Both Siemens and Google, it seems, are growing more aware by the minute of the ways a spirit of innovation must address the socio-economic milieu at the same time it addresses scientific and industrial topics. Siemens may be further along that path than most, as its new project in that former wilderness outside Berlin aims to include not just a technology park and incubator by 2030, but new residential approaches too. Alongside work in such areas as IoT, AI, blockchain, additive manufacturing, electric vehicles and distributed energy systems, and in cooperation with the Senate of Berlin, Siemens will conduct an urban planning competition as the basis for the project’s further development.

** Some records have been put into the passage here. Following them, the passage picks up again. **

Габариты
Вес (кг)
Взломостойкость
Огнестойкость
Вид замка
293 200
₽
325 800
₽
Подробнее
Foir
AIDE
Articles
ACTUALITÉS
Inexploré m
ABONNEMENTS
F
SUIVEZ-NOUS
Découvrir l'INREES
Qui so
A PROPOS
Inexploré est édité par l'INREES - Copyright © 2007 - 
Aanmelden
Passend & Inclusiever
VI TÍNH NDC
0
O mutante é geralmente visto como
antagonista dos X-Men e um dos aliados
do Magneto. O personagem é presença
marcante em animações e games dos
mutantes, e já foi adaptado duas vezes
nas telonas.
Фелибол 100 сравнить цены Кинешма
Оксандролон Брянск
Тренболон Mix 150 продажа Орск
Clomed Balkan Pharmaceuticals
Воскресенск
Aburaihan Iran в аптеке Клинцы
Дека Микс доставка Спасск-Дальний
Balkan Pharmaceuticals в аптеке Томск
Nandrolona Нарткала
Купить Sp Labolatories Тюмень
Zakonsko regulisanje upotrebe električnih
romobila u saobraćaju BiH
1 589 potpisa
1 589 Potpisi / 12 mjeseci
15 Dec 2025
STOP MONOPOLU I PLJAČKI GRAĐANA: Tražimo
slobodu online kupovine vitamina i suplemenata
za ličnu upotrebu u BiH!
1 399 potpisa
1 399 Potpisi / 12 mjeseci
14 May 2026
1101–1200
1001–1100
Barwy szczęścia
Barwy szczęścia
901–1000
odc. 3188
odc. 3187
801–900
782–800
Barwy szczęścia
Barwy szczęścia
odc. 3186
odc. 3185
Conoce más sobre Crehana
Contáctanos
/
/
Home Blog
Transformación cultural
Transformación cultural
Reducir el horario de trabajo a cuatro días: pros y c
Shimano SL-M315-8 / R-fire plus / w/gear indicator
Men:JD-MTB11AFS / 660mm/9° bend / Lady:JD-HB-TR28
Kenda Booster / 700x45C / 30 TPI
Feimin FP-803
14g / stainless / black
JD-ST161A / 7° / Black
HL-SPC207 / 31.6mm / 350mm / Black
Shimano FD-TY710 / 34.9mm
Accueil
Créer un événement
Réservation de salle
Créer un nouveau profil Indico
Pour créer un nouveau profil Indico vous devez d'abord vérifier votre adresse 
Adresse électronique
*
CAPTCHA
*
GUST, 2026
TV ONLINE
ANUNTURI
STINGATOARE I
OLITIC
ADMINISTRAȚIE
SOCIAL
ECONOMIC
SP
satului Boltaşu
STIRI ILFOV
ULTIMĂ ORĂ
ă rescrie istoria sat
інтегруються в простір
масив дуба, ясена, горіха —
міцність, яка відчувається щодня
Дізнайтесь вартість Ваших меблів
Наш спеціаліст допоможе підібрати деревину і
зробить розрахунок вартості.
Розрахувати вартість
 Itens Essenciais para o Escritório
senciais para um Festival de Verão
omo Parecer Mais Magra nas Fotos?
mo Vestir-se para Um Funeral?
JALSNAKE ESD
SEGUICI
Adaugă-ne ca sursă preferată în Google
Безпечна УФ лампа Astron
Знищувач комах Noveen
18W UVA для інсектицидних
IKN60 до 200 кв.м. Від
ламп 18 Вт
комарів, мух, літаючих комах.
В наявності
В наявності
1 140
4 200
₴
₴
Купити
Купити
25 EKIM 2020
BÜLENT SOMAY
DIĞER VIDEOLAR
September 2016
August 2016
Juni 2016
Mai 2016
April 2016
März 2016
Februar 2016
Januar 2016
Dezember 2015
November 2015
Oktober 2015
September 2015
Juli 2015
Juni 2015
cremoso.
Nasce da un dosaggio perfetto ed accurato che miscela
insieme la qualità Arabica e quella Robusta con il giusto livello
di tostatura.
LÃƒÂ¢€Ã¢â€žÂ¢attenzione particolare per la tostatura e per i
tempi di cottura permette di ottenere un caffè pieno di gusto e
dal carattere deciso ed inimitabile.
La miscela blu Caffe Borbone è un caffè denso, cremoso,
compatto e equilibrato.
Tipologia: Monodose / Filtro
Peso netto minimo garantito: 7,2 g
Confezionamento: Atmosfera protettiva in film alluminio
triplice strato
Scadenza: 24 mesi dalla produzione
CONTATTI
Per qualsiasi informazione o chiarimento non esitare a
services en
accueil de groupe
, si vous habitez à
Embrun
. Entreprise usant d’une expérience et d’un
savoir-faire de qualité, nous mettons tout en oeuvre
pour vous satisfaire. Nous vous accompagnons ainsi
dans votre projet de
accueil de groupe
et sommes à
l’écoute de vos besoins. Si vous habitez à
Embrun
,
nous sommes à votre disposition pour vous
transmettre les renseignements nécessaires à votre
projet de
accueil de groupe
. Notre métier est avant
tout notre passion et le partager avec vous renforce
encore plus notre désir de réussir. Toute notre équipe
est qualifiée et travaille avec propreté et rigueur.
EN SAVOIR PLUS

That too, has roots in history: The investments Siemens made more than a century ago included connecting the new district to the city’s public transportation system, financing the construction of new roads, building the first bridge across the Spree River and a power plant that, among other things, supplied power to the first private residences at Nonnendamm.
“We want to lead the way in shaping Industrie 4.0 in the socioeconomic environment, too. This environment includes a networked ecosystem with flexible working conditions, societal integration and affordable living space."
"Even more important, however, were measures taken to make Siemensstadt appeal to new employees," says the company history. "To attract Berlin’s most qualified workers, in 1904 Siemens began building modern, company-owned housing while at the same time supporting the construction of cultural and social institutions such as churches, schools, recreational facilities and parks. The efforts were successful: In 1914, the growing community already had 7,000 inhabitants."
Siemensstadt 2.0 aims for the kind of neighborhood that tech firms, global industrial conglomerates and even regular citizens might find attractive — call it a test bed for neighborliness.
"The new Siemensstadt will enable us to create an ecosystem that is open to all in order to bring working, researching, living and learning together in one place," said Siemens AG Managing Board Member Cedrik Neike. "We’re connecting top technology with new working environments, which enables us to develop a neighborhood that offers space for driving advances and progress."
"Berlin is becoming more and more a Smart City and thus sending a clear signal," said Berlin Mayor Müller. "Economic modernity and social responsibility go hand in hand, and are being conceived, tested and lived here."